そうなったら、たとえ被害者でも『質を見抜けなかった二流』と最悪の場合烙印を押されかねない。
そうならないよう、ちょっと新巻さんにキチンと落とし前付けてもらうために、建前として三ヶ月の猶予を与えた。
本当はいつでも突き出せるけどまあ、相手もそこまでバカじゃないみたいで今朝から製粉工場を含め全社営業を止めてるみたいだし、今のとこはこれで一段落かな。後は、荒巻本社が流通先へのフォローと事後処理に乗り出してくれれば一ヶ月足らずで充分だろう。

それが済んだ頃合いを見計らって警察に教えてあげればいいよ。
身銭切らせてからでないと、また繰り返すだろうし。だから、逆にその間、茜さんのお父さんにはしっかり新巻と縁切りをアピールしてもらっておいて」

「…なるほど、それで腑に落ちた。父さんの尋常じゃない怒り方が気にかかってたから。お前、そこまで良く一日で出来たな」
ちょっとどころじゃなく見直したぜ、と照れ笑いを浮かべる茜に、「自分の事だけじゃなかったからさ」と庵は珍しくクールに答える。

「ご飯が安心して食べられないと、俺も日々の喜びが失われる訳で。新巻は一人で沈没させればいい。もし俺が何もしなくても、いずれ天罰が下るさ」
「…安佐、有り難う。ボク何て御礼言ったらいいか…」
「いいのいいの。なんつっても今回の最大の功労者は、敦君ですから」
唐突に話を振られて、一人沈んでいた敦は「へ?」と口をポカンとして周囲を見回す。

「僕ですか?…僕、結局あんまりお役に立てなかった気がするんですが…」
庵先輩が一番働いておられたみたいだし、さっきもキレてあんな事なっちゃうし、としゅんとなる敦に「何言ってるんだよ」と茜の明るい激が飛ぶ。

「たまたまとはいえ、お前がボクをかくまってくれてなかったら、今頃ボクは権太と祝言させられて共倒れになってたとこだぜ!しかも、新巻に対してまっこうからタンカ切ってかばってくれて…お前、見かけによらず結構しっかりしてるんだな。
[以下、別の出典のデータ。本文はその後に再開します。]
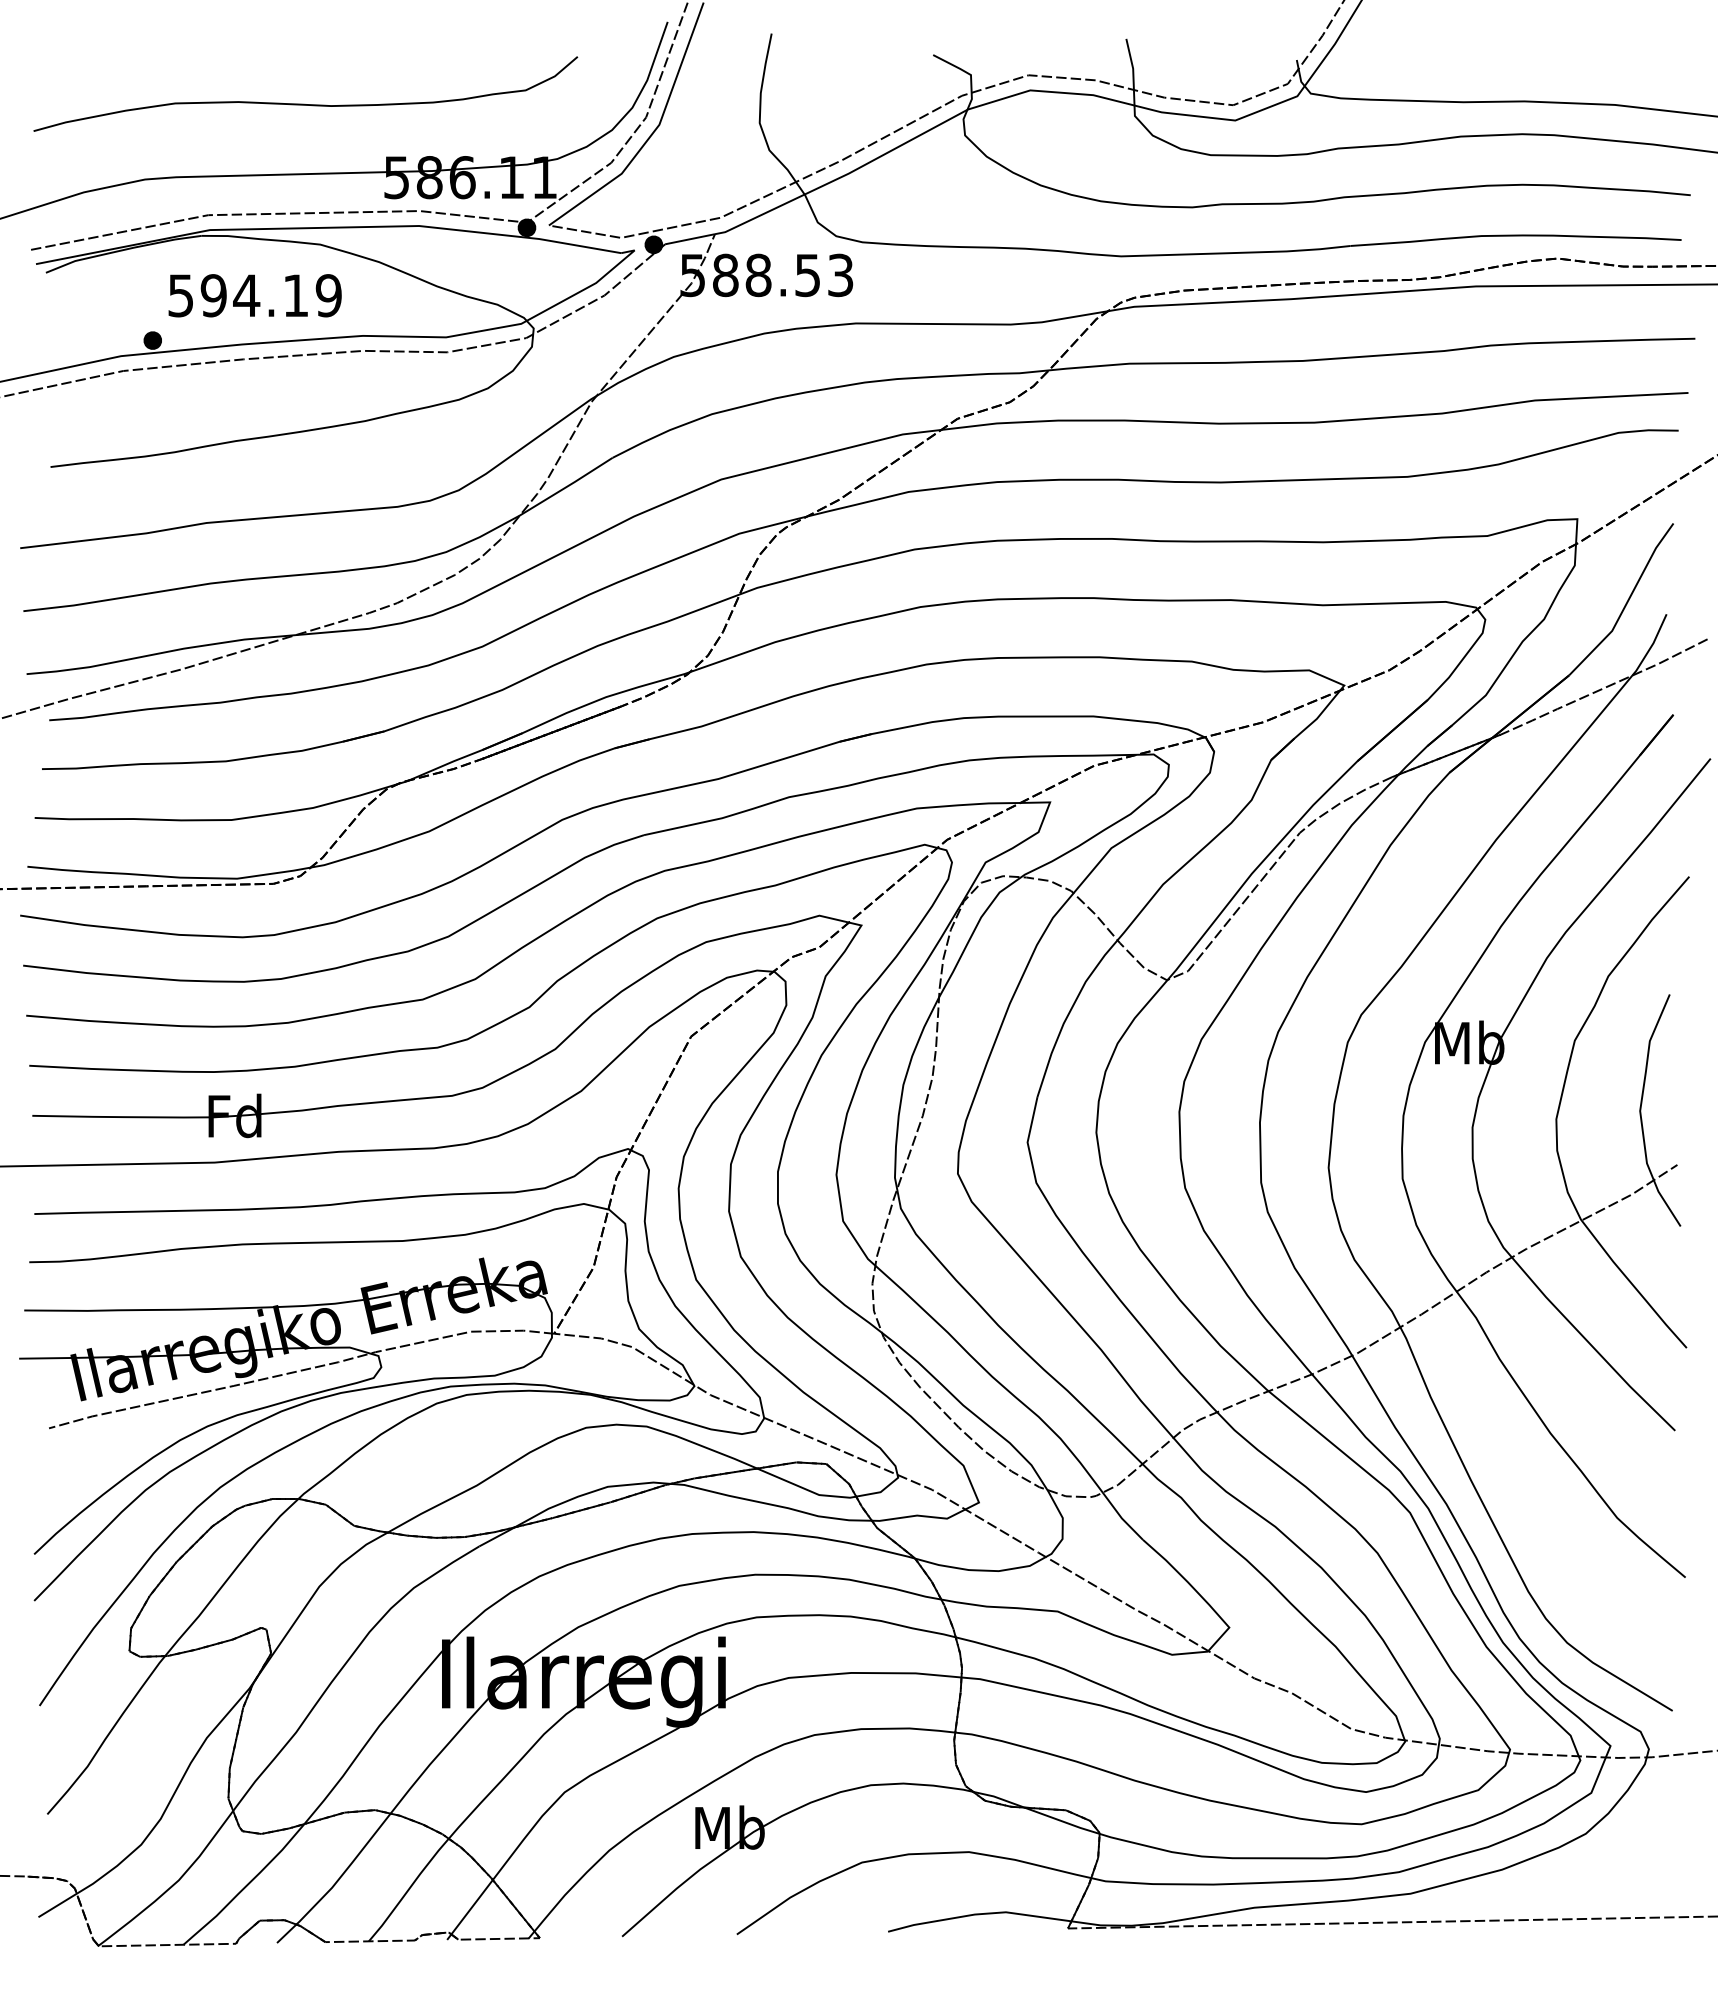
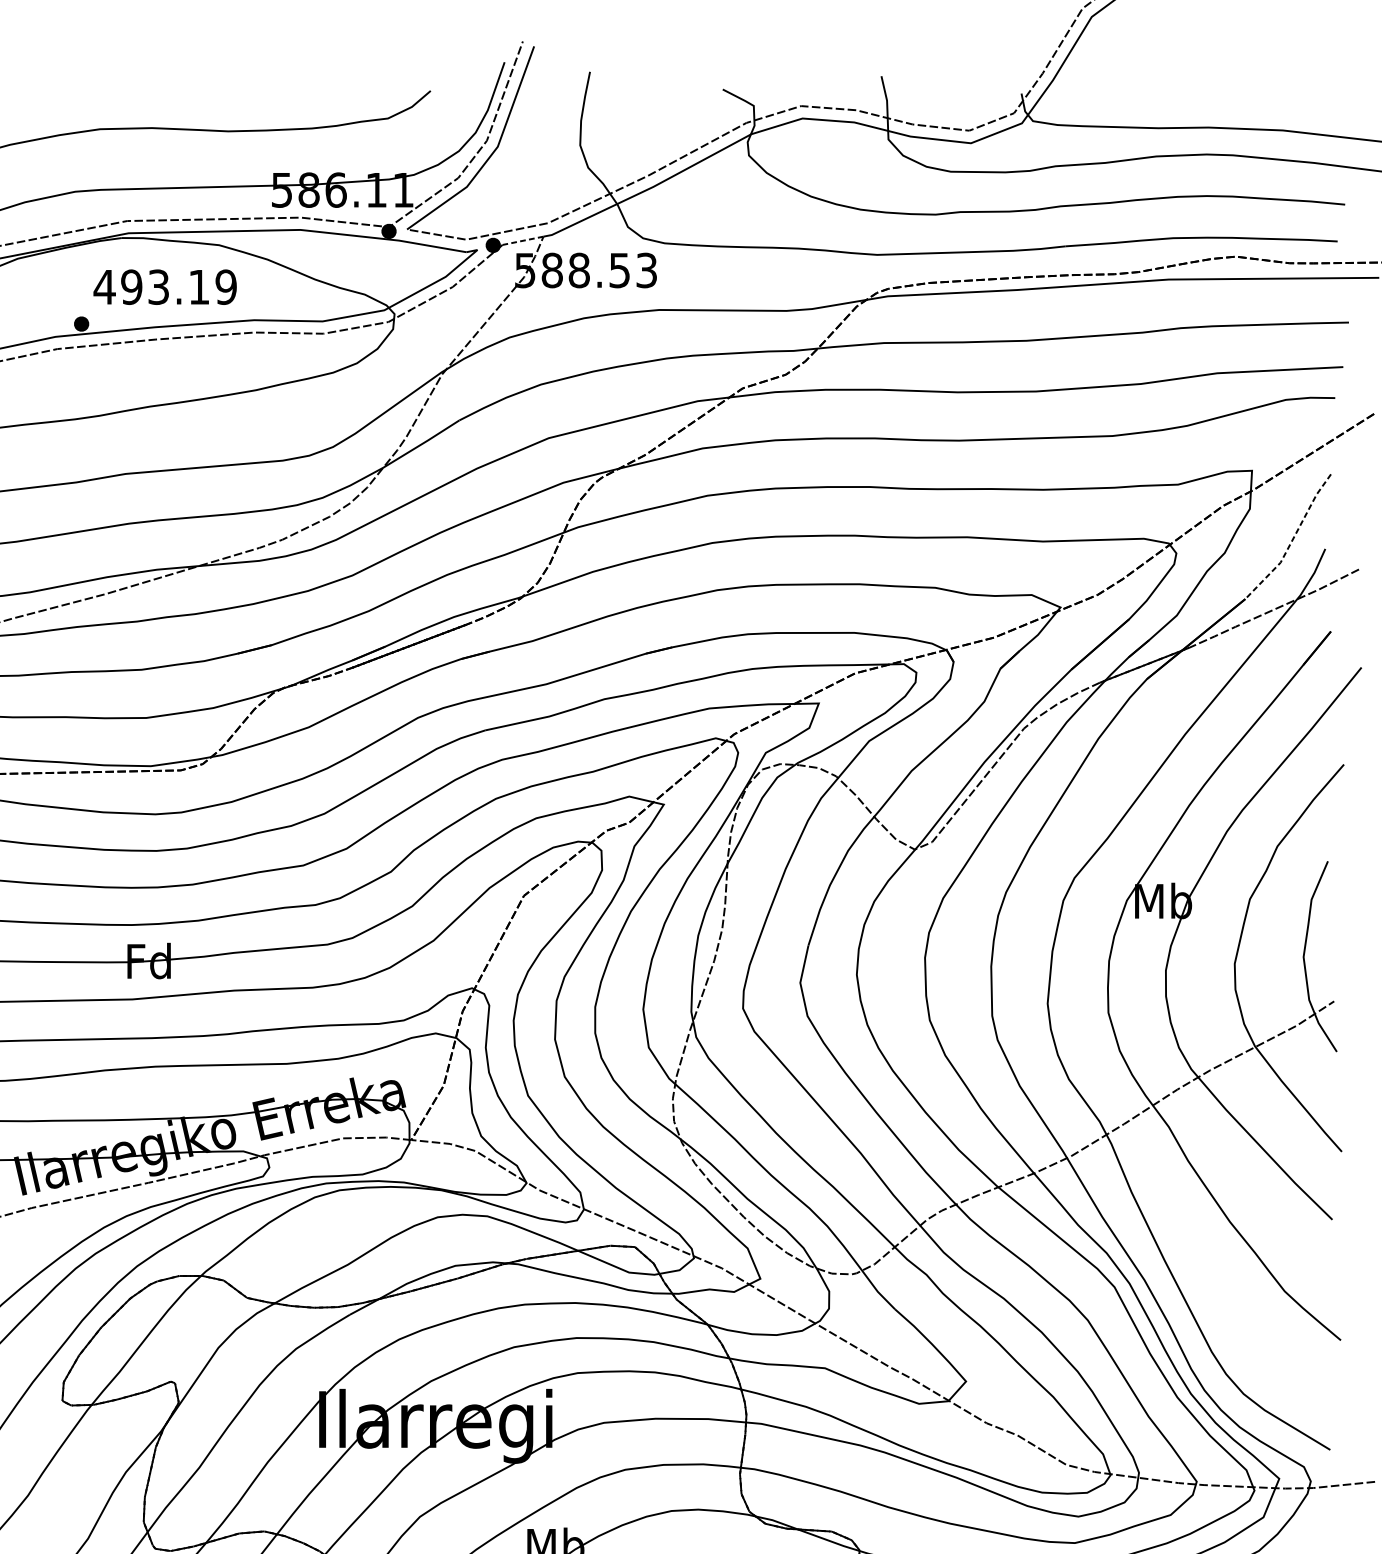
line: (689, 239) -> (522, 241), solid -> dashed
text: (213, 295) -> (131, 287), 594.19 -> 493.19
line: (1626, 603) -> (1292, 540), solid -> dashed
見直したぜ!」
「えっ…そう、ですか…てへへ」
褒められてあからさまにでれっとなる敦に、晶と大輔は顔を見合わせてにやっと微笑む。

「押しかけておいてなんだけど、無下にせず受け入れてもらえるのって、嬉しいもんだよ。敦のお父さんにも、感謝だね」
「お前、オヤジさん見習って、もうちょっとしっかりしろよ。…まあ、すぐキレる俺が言っても説得力ないけどさ」
「はっ、はい!僕、もう少し普段でも自己主張出来るよう、頑張ります!」

「(既にキャラ立ちは)」「(ばっちりなんだがな)」
そう思ってはいても、何だかいつもより嬉しそうな小動物系細目青年を前にして、何となく言えない一同であった。

「ところで、もう一つ疑問があるのですが」
「何?敦」
「陰善さんと、大輔さんが知り合いだったって事です」
八百長でなくて、真剣勝負だったことは二人から聞いて納得済みの敦ではあるが、別に腑に落ちない点があるようだ。

「どこでお知り合いになられたんですか?東京と新潟だったら、正直ゲームセンターだけでは顔を合わせる事もないと思うのですが…」

「ああ、それか」
「それは…」

言いかけて、陰善はちらりと壁掛け時計を確認する。時間は一時十五分前。

「ちょっと、時間が足りないかも知れないね。移動しながらでもいいです?」

みんなお待ちかねだ、と呟く大輔に「それは君もね」と、心中で陰善は囁いた。